You must be confusing sound events with something else that actually
isn't totally subconscious. Sound events aren't about notifying the user
only when something goes wrong. People build mental maps of sounds to
events every day of their lives, subconsciously. It's how people know
that certain things happen. Granted it doesn't work much if you are
deaf, but showing an icon doesn't work much if you're blind, either. In
Boston, at least, when you hear *ding ding ding*, you know that it's the
trolley. If you hear tires screeching, you know a car just almost hit
something or some one. If you hear the police siren, you know it's the
cops. If you hear bees in a coffee can, you know it's a 12 year old in a
Honda, driving by. You don't sit and study this.
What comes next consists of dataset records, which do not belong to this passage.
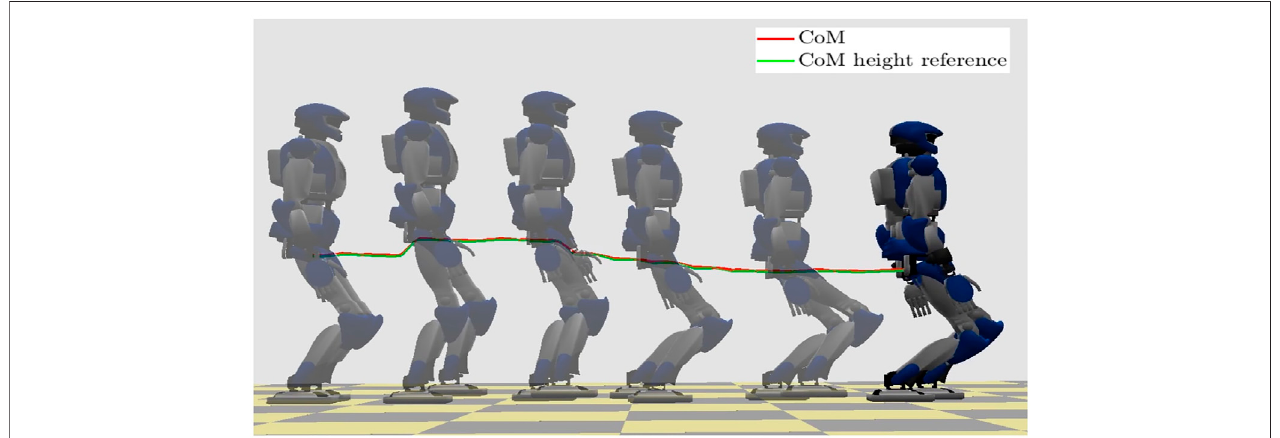
FIGURE 9 | Walking on fl at ground with variable CoM height: stroboscopic motion.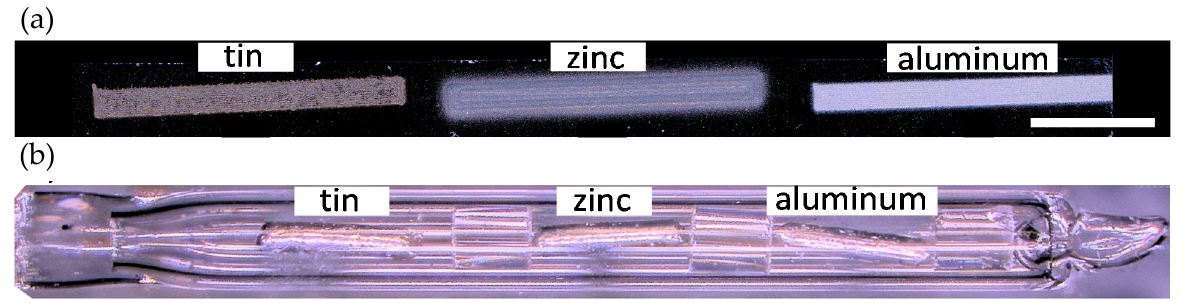
Figure 1. Additively manufactured and classical melt wire capsules. Prototypes of ( a ) AM melt wires of aluminum, zinc and tin fabricated by aerosol jet printing on an SiO 2 /Si substrate, and ( b ) a classical melt wire capsule containing aluminum, zinc and tin. For testing, both AM and classical melt wires were contained within quartz capsules with a helium atmosphere at ambient pressure. Scale bars represent 1 mm.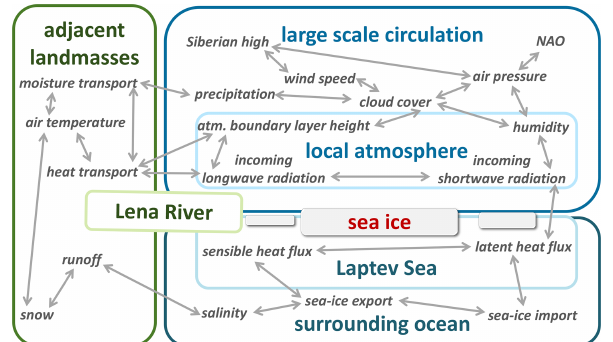
Figure 1. The regional climate system can be divided into general components (Laptev Sea, local atmosphere, adjacent land), which are embedded in the global climate system (surrounding ocean, atmospheric large-scale circulation) and interact with each other through a range of mechanisms including feedback loops; explana- tory links are indicated by grey arrows. All model variables used in the following analysis are listed in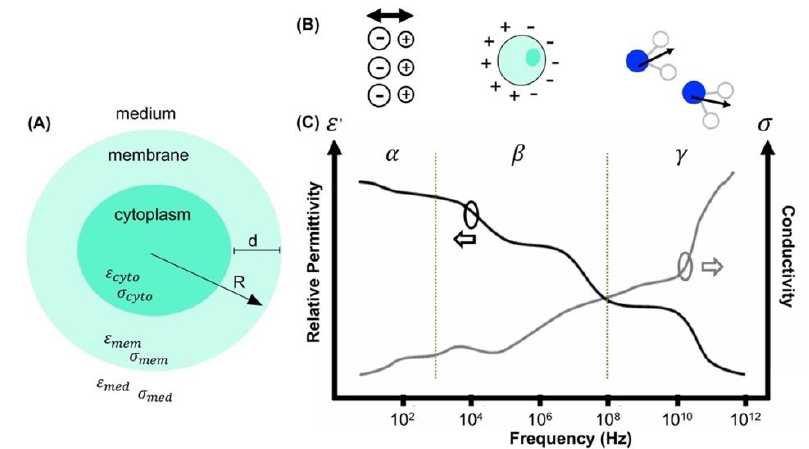
Figure 3. ( A ) Schematic of single shell spherical model for cells [37], ( B ) ionic, interfacial, and dipolar polarization mechanisms [38] associated with ( C )  ,  , and  dielectric dispersions [38,39],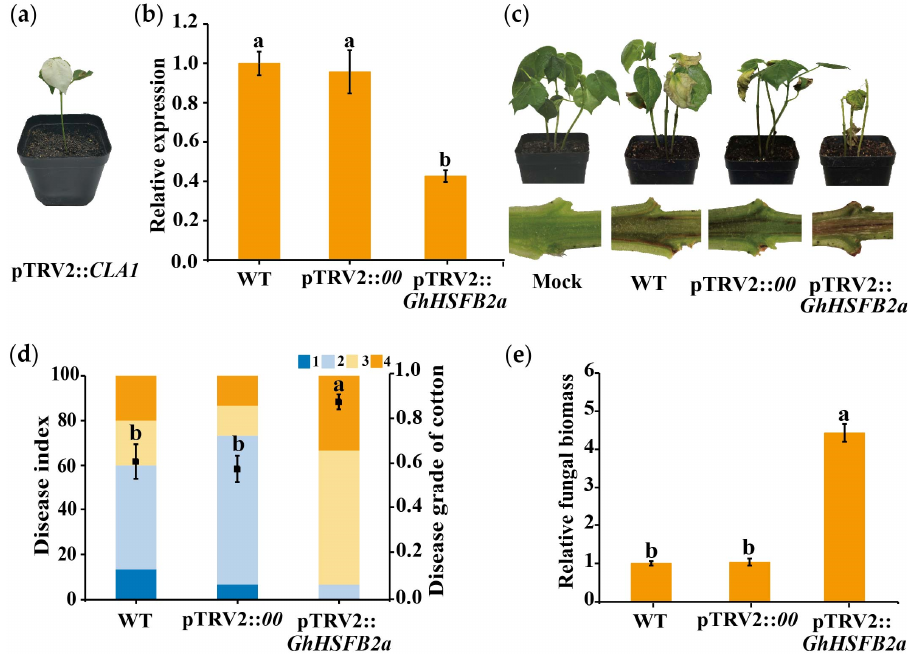
Figure 4. Silencing of GhHSFB2a attenuates plant resistance to V. dahliae . ( a ) Seven ‐ day ‐ old cotton plants were infiltrated with Agrobacterium tumefaciens carrying pTRV2:: CLA1 . The photographs were taken two weeks after infiltration. ( b ) Preliminary assay of the efficiency of VIGS under our experimental conditions. Expression of GhHSFB2a in pTRV2:: GhHSFB2a and control plants. Gossypium hirsutum polyubiquitin was the internal reference gene ( p < 0.05; 2 −ΔΔ Ct ). ( c ) Disease phenotypes of GhHSFB2a ‐ silenced plants infected with V991 at 14 days post ‐ inoculation (dpi). ( d ) Disease index of pTRV2:: GhHSFB2a and control plants at 14 dpi with V. dahliae . 1, 2, 3, and 4 represent the disease degree. ( e ) Fungal biomass determined using qRT ‐ PCR at 14 dpi with V. dahliae . Error bars represent the standard deviations and different letters indicate significant differences at p < 0.05.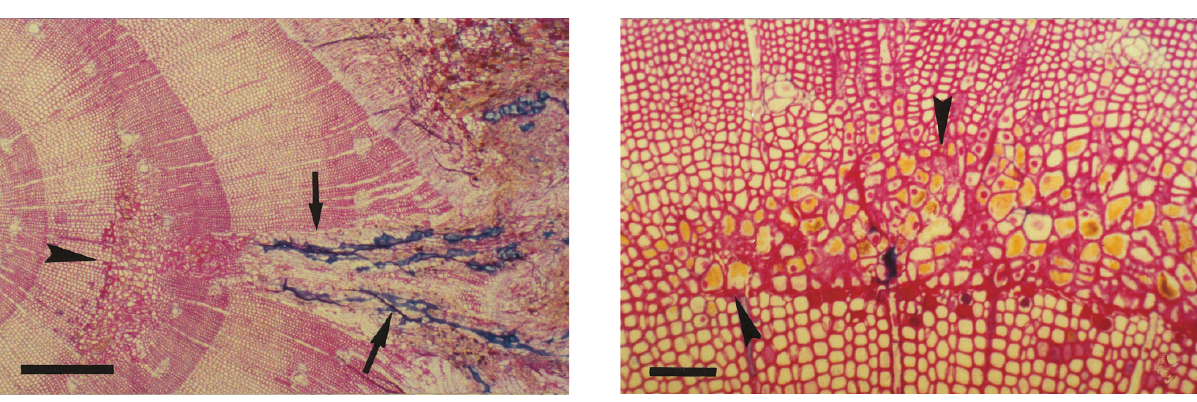
Fig. 9. Cross-section of the 2nd year growth ring of an Aleppo pine twig showing abnormal xylem formed by parenchymal cells with thickened and ligni fi ed walls (arrow heads). Bar=100 μ m (fuchsin-Astra blue).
You just know it. It is
not a waste of cognitive effort. Saying it is a waste of cognitive
effort, is like saying GNOME is a waste of effort, because it doesn't
allow you to do some certain minor thing. Having to differentiate or
configure the event sounds does help them, because audible notification
is all about personal look and feel. If we are not going to let users
change how their desktop looks and feels, we might as well go all the
way and get rid of metacity, gtk+, icon, cursor, and whatever themes and
things we can customize, because configuring the scrollbar hilight to be
pink instead of blue, is a waste of cognitive effort.
> If a particular piece of software has more complicated event notification
> requirements, it can handle it all by itself (using the standard play this
> sound API, or the text-to-speech API). (I imagine gnomemeeting users who
> really get into it - and who receive calls regularly - may want to do cool
> stuff with ring-in sounds and whatnot, much like people do with their desk
> or mobile phones.)
All pieces of software have more complicated event notification
requirements. Because we don't currently support them in a standard
way, doesn't mean that we shouldn't start to. Users who really get
into anything, that has audible notification of events, generally like
to customize those sounds. And when I was doing PC repair 6-3 years ago,
it was very rare that I would have to work on 2 machines that had the
same sound events configured. Hell, I configure them to something else,
just because the ones in gnome-audio are bad enough that we have to
disable sound events by default in gnome.